The International Chamber of Commerce (ICC) has published a new report setting out proposals to tackle the challenge of defining and setting common standards for sustainable trade and trade finance.
Developed in partnership with Boston Consulting Group (BCG), and with input from over 200 banks and corporates, the report outlines the world’s first standardised framework and assessment methodology to qualify the sustainability profile of trade transactions.
Unlike other asset classes, such as bonds, no standards currently exist to allow financial institutions to grade the sustainability performance of trade finance transactions – a market which is currently worth $5 trillion annually.

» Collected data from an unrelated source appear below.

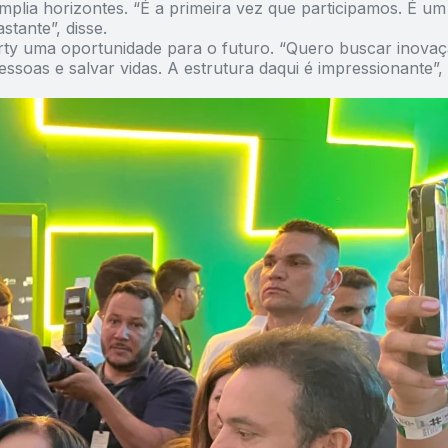
plia horizontes. “É a primeira vez que participamos. É um
tante”, disse.
rty uma oportunidade para o futuro. “Quero buscar inovaç
ssoas e salvar vidas. A estrutura daqui é impressionante”,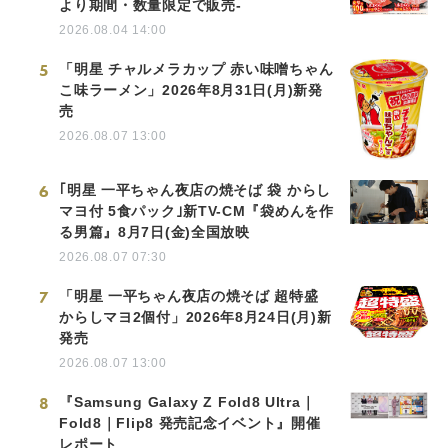
より期間・数量限定で販売-
2026.08.04 14:00
5
「明星 チャルメラカップ 赤い味噌ちゃん
こ味ラーメン」2026年8月31日(月)新発
売
2026.08.07 13:00
6
｢明星 一平ちゃん夜店の焼そば 袋 からし
マヨ付 5食パック｣新TV-CM『袋めんを作
る男篇』8月7日(金)全国放映
2026.08.07 07:30
7
「明星 一平ちゃん夜店の焼そば 超特盛
からしマヨ2個付」2026年8月24日(月)新
発売
2026.08.07 13:00
8
『Samsung Galaxy Z Fold8 Ultra｜
Fold8｜Flip8 発売記念イベント』開催
レポート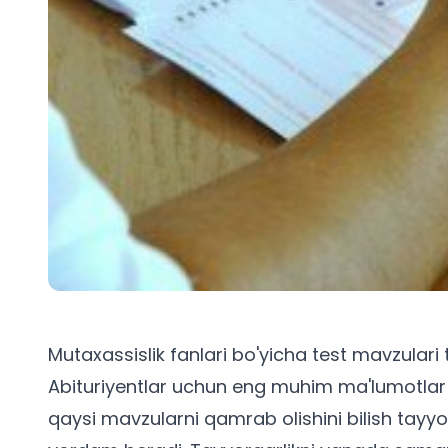
Mutaxassislik fanlari bo'yicha test mavzulari
Abituriyentlar uchun eng muhim ma'lumotlar! 
qaysi mavzularni qamrab olishini bilish tayyorg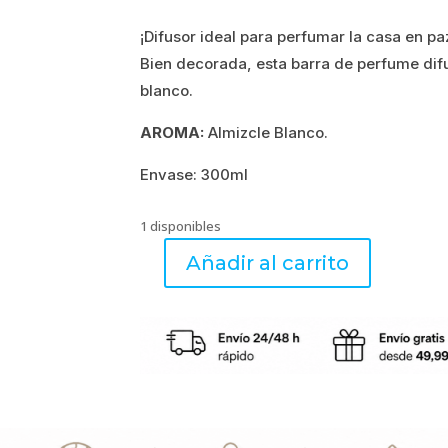
¡Difusor ideal para perfumar la casa en pa
Bien decorada, esta barra de perfume di
blanco.
AROMA:
Almizcle Blanco.
Envase: 300ml
1 disponibles
Añadir al carrito
QUE
DE
L'AMOUR
-
Palitos
de
Perfume
300ml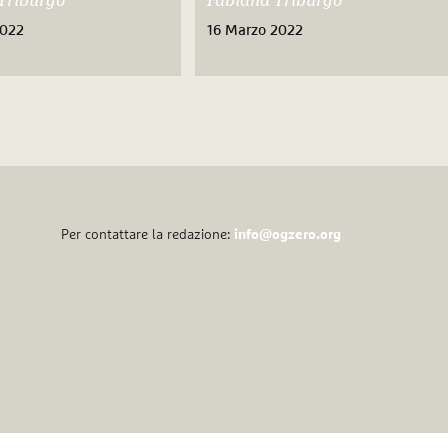
Triburgo
Fabiana Triburgo
2022
16 Marzo 2022
Per contattare la redazione:
info@ogzero.org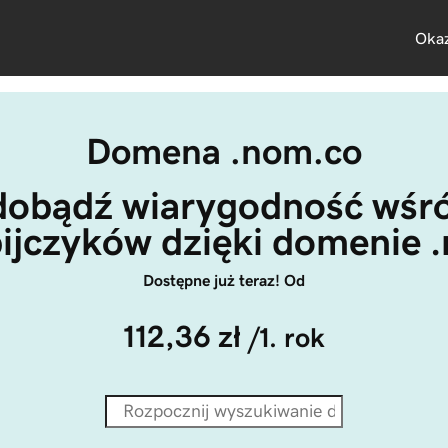
Okaz
Domena .nom.co
dobądź wiarygodność wśró
jczyków dzięki domenie 
Dostępne już teraz! Od
112,36 zł
/1. rok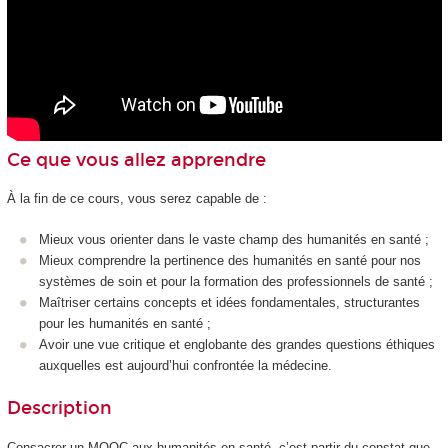
Ce que vous allez apprendre
À la fin de ce cours, vous serez capable de :
Mieux vous orienter dans le vaste champ des humanités en santé ;
Mieux comprendre la pertinence des humanités en santé pour nos
systèmes de soin et pour la formation des professionnels de santé ;
Maîtriser certains concepts et idées fondamentales, structurantes
pour les humanités en santé ;
Avoir une vue critique et englobante des grandes questions éthiques
auxquelles est aujourd’hui confrontée la médecine.
Description
Consacrer un MOOC
aux humanités en santé, c’est partir du constat que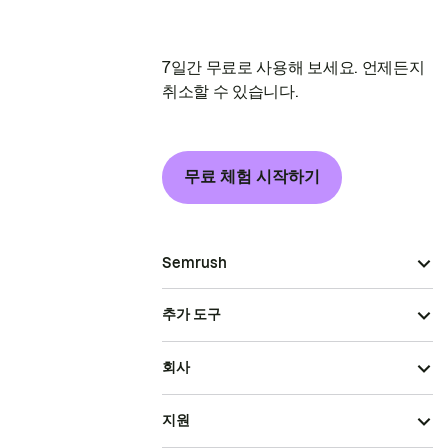
7일간 무료로 사용해 보세요. 언제든지
취소할 수 있습니다.
무료 체험 시작하기
Semrush
추가 도구
회사
지원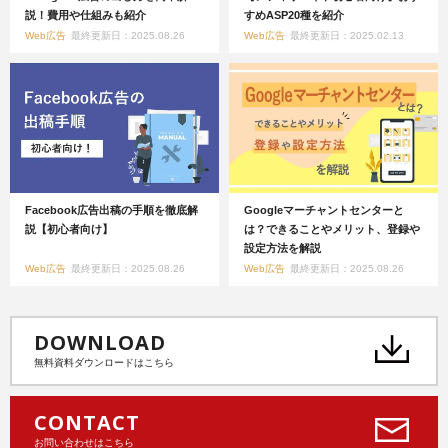
説！費用や仕組みも紹介
すめASP20種を紹介
Web広告
最終更新日：2025.08.26
Web広告
最終更新日：2025.02.13
Facebook広告出稿の手順を徹底解
Googleマーチャントセンターと
説【初心者向け】
は？できることやメリット、登録や
設定方法を解説
Web広告
最終更新日：2025.08.26
Web広告
最終更新日：2025.08.26
DOWNLOAD
無料資料ダウンロードはこちら
CONTACT
お問い合わせはこちら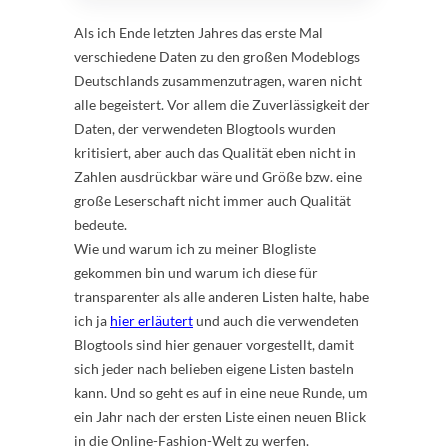
Als ich Ende letzten Jahres das erste Mal
verschiedene Daten zu den großen Modeblogs
Deutschlands zusammenzutragen, waren nicht
alle begeistert. Vor allem die Zuverlässigkeit der
Daten, der verwendeten Blogtools wurden
kritisiert, aber auch das Qualität eben nicht in
Zahlen ausdrückbar wäre und Größe bzw. eine
große Leserschaft nicht immer auch Qualität
bedeute.
Wie und warum ich zu meiner Blogliste
gekommen bin und warum ich diese für
transparenter als alle anderen Listen halte, habe
ich ja
hier erläutert
und auch die verwendeten
Blogtools sind hier genauer vorgestellt, damit
sich jeder nach belieben eigene Listen basteln
kann. Und so geht es auf in eine neue Runde, um
ein Jahr nach der ersten Liste einen neuen Blick
in die Online-Fashion-Welt zu werfen.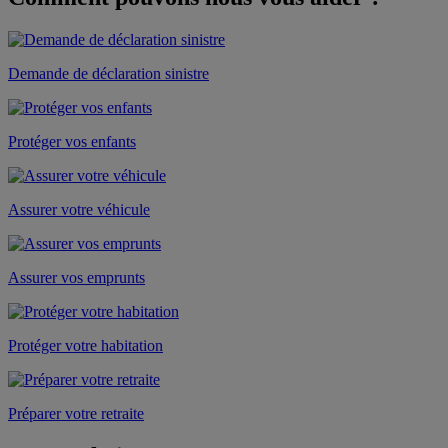
Demande de déclaration sinistre
Protéger vos enfants
Assurer votre véhicule
Assurer vos emprunts
Protéger votre habitation
Préparer votre retraite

In the report, released today, the ICC claims that existing frameworks governing sustainable finance are not well-suited to deal with the hidden complexities of international trade, since they tend to focus only on the intent of financial instruments.
For example, the report notes that a single trade transaction can involve as many as 20 different parties and different types of goods, services, and raw materials crossing multiple jurisdictions, with each using different forms of transport.
In addition, while specific goods may not in themselves be sustainable, they can often be used for purposes such as sustainable infrastructure.
The same also applies in reverse when it comes to the trade of sustainable goods for non-sustainable purposes.
In response, the ICC’s proposed framework seeks to break through this complexity by recognising not only positive activity, but also guiding banks and corporates towards the use of best-practice standards.
John W.H. Denton AO, secretary-general of the ICC, said: “We recognise the imperative to ensure that international trade is a trusted vector of economic, societal, and environmental progress.
“But the difficulty of defining workable sustainability standards for cross-border commerce should not be underestimated.
“The proposed framework we are setting out today is intended to cut through the inherent complexity of global value chains, establishing a standard methodology for banks and corporates to reliably grade the economic, environmental, and social performance of individual transactions.”
Transparent trade finance
The report also proposes an assessment framework that provides transparency on the sustainability credentials of different components of a trade transaction, including the buyer and seller, the nature of the goods being sold, the intent of a transaction, and the mode of transportation.
This is backed by a standard definition of “sustainable trade” that aims to ensure integrity in the application of the framework.
Rather than defining a new set of standards for financial institutions and businesses to follow, the framework draws on existing standards where possible.
Instead, the ICC wants to avoid adding any further complexity for traders, particularly small businesses, whose activities are often the least measurable in terms of sustainability.
“We see a remarkable opportunity to put the US$5 trillion trade finance market squarely behind global sustainability goals,” Denton added.
“But to achieve this, we need to ensure we land an approach that sets a high bar on sustainability, while still being capable of being implemented in the real world by banks and corporates, regardless of their size, sector, or geography.”
Off the back of the draft proposals outlined in the report, the ICC now plans to launch its largest ever consultation process in search of feedback from industry, policymakers, and trade financiers worldwide.
In addition, the ICC wants to hear from civil society, academia, and international organisations, and will be opening a structured review process later this week, which is open to all interested stakeholders.
Then in 2022, the ICC plans to refine its methodology, map existing standards to the framework, and – crucially – determine how to most effectively implement them in practice.